Christmas was a bit strange. We send each other postcards with snow and icicles and so on when outside it is pushing 40C. Some of us still have a big baked dinner in the middle of the day, heating the house up even more with the oven.

I much prefer winter. It is easier to keep warm in winter than to keep cool in summer. I like the cocooning thing, of closing the house up and keeping warm. I like the clothes better, too.

My mother grew up in Blayney, where it is colder than Dubbo. Her family all seem to remember the day it snowed and they all went up on the hill behind the house and played with the snow. They point to the hill and say ‘remember when it snowed…’. So snow wasn’t common.

I had never seen snow until I travelled overseas to Switzerland. Later I saw it at the Grand Canyon in the US. When I was 16 I went on a school excursion to Tasmania and we saw some old dirty snow on the mountain behind Hobart but I don’t think that really counts. We scraped up what we could and made it into balls and threw it at each other.

Carole ready for work c.1975Winter in Dubbo wasn’t a big deal. It doesn’t snow. It gets cold, but I don’t remember it being a big issue. We had a wood-burning stove, the type that was enamelled and had little mica windows that you couldn’t see through. That’s how I learned to light a fire. It had to be lit when I got home from school, before Mum came home from work. We used to build cubby houses (sort of) out of the firewood before it was stacked away in the shed.

Later we moved to a house with an oil-heater. The tank was on the wall in the car port outside the lounge room wall where the heater was, and a truck would come and fill it once a year.

The only other difference about winter was the clothes. We would need a jumper, and perhaps a jacket. I had a black dufflecoat in high school, one of those ones with wooden toggles on the front. I didn’t particularly like it so I swapped it with my boyfriend for his army greatcoat. A lot of my friends had dufflecoats too. And desert boots. Do they still make desert boots?

I’ve tried to find a photo from my childhood that shows ‘winter’ and I can’t find any.

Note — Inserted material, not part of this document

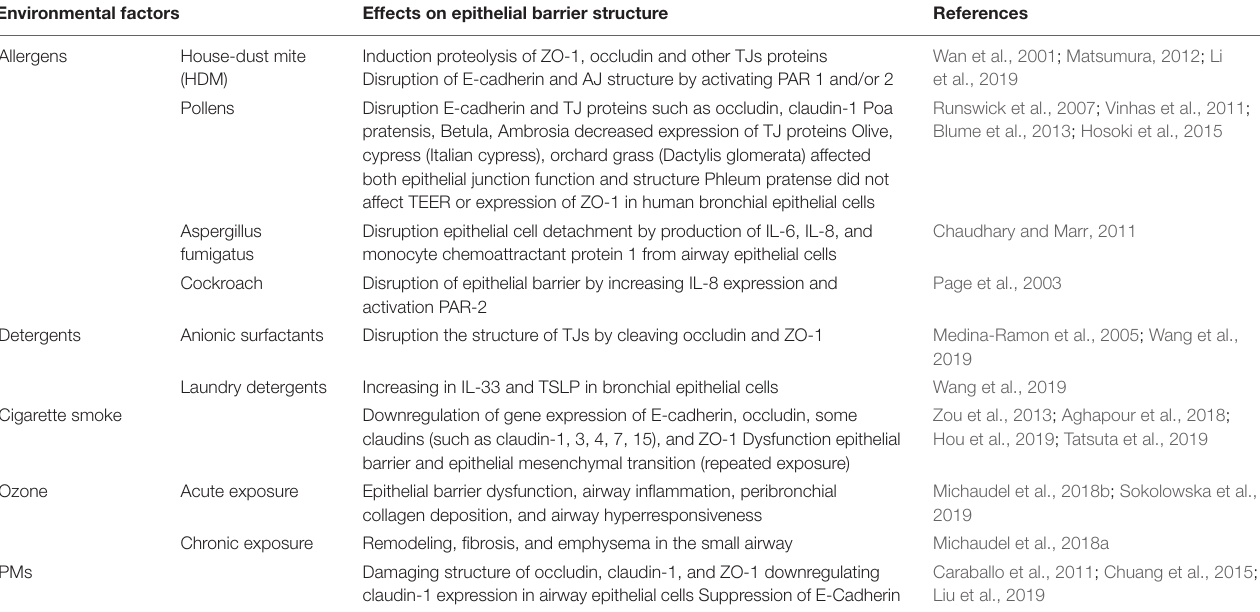
TABLE 1 | The effect of environmental factors on the epithelial barrier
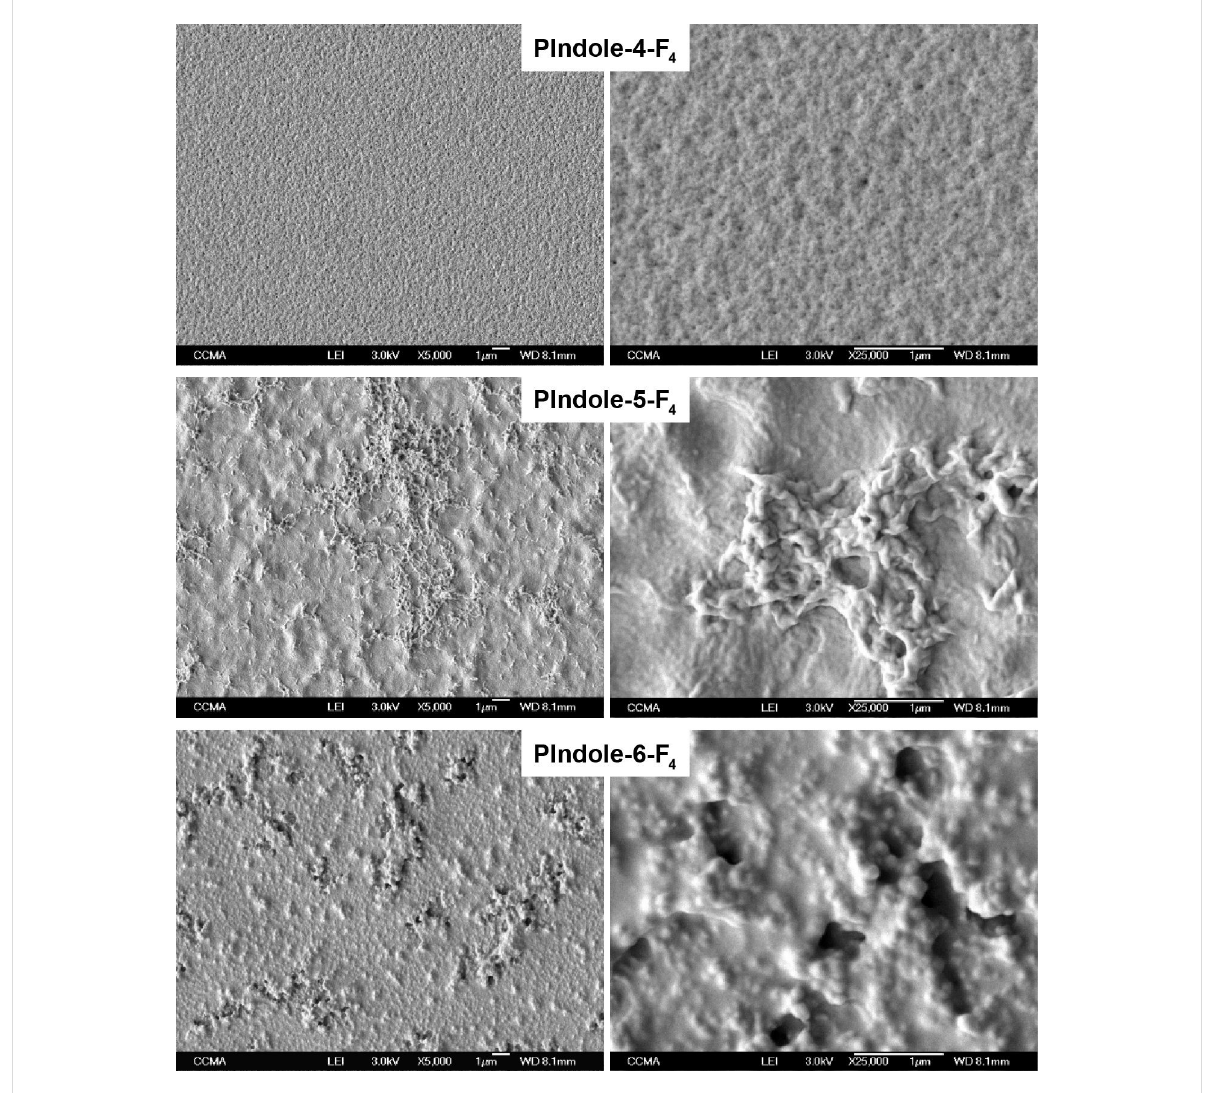
Figure 4: SEM images at two different magnifications (5000× and 25000×) of the polyindoles substituted with C 4 F 9 chains in the different positions.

Pictures of people in front of the heater in the fireplace are not very inspiring. This is a picture of me dressed up for work in front of the fireplace in a fuzzy jacket. I was about 15. The shiny black shoes had a red and a yellow stripe across them. Ah, those were the days!

The picture is interesting, though, even though it is not very wintery. You can see we’d been to Fiji, where winter means you may have to put on a light cardigan and it doesn’t rain so much. We had a black and white TV that my uncle had given us when he bought a colour one. By the time my family bought a colour one I had left home and I got this black and white one.

The baby picture on the mantle piece is of me. I’m the eldest, and that’s the price we have to pay. The mural on the wall came from my uncle too, from memory, but I can’t remember the circumstances. The heater had a vent at the back that went through into the kitchen/dining room, so the door could be closed and the rooms both stay warm.

At least I’ve been prompted to do some more photo scanning!